The Covid pandemic has shown the fragility of the care sector. In May last year, Frank Knight predicted that 6,500 care homes would close with 140,000 care beds lost. The Alzheimer’s Society has said that 100,000 people with dementia would be unable to be cared for. Domiciliary care providers are having to turn down requests for help because they have a shortage of staff. Social care is for adults with disabilities and elderly with physical frailties and carers are highly skilled – but wages are low because the money simply isn’t there to pay them what they are worth.
Since Boris Johnson promised to introduce his ‘oven ready’ plan in July 2019, over 2 million requests for help have been turned down because Local Authorities don’t have the finance to support it.

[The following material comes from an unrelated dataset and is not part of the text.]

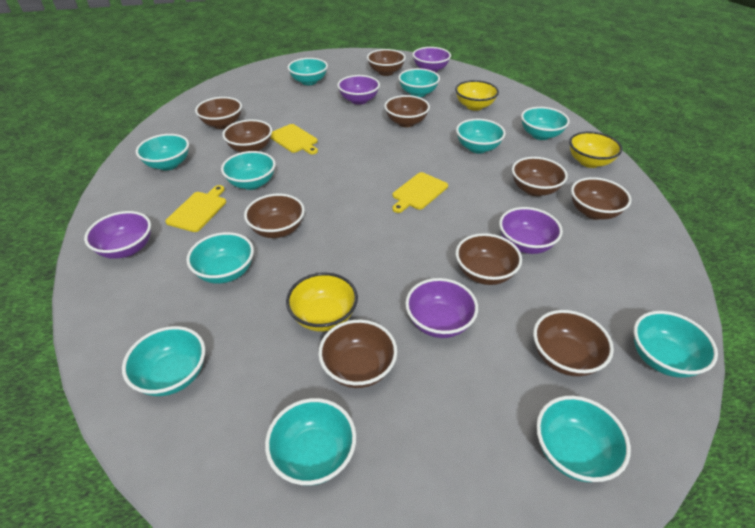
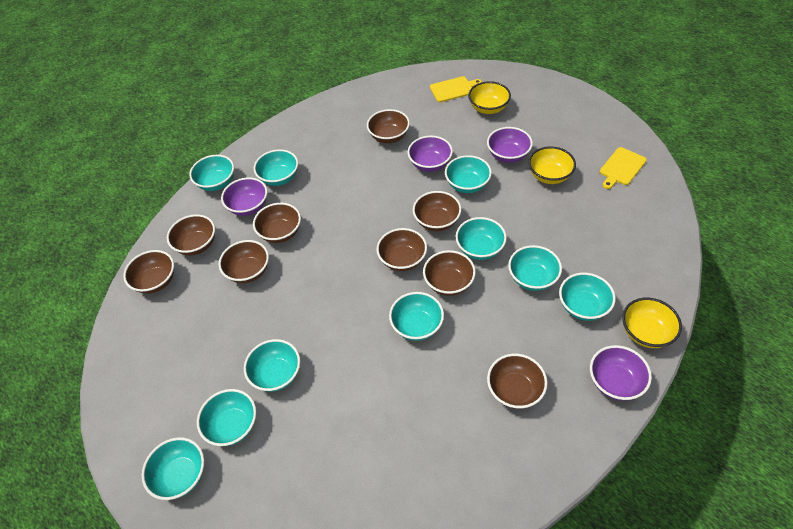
brown bowl: 10 -> 9
purple bowl: 5 -> 4
turquoise bowl: 11 -> 10
yellow cutting board: 3 -> 2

These are human tragedies happening every day, behind closed doors: people like you and me, now struggling to cope with their daily acts of living. Those who can afford to pay for social care receive it. Those who can’t, don’t. It’s as simple as that.
The Prime Minister’s plan is being opposed by several Conservative MPs who say it is morally wrong to raise taxes and that the rises would have an adverse effect on the young. But Justice Secretary Richard Buckland points out that this is an intergenerational crisis. The young will also grow old. He pointed out that when the NHS was formed everybody contributed, young and old – and those paying into it knew they were supporting those who needed it immediately: their turn might, or might never, come.
One Cabinet member has declaring the proposal “morally, economically and politically wrong”. It will be bad for business, said another. I wonder what God thinks about that.
‘Dethroning Mammon: Making Money Serve Grace’ was the title of the Archbishop of Canterbury’s Lent Book in 2017. It sums it up succinctly. Pray that this week the Government chooses not to serve Mammon this week, but grace. As Christians, we are to pray for righeousnessness – and be a voice for those who have no voice. Let’s pray about this and contact our MPs asking them to support the Social Care funding proposal.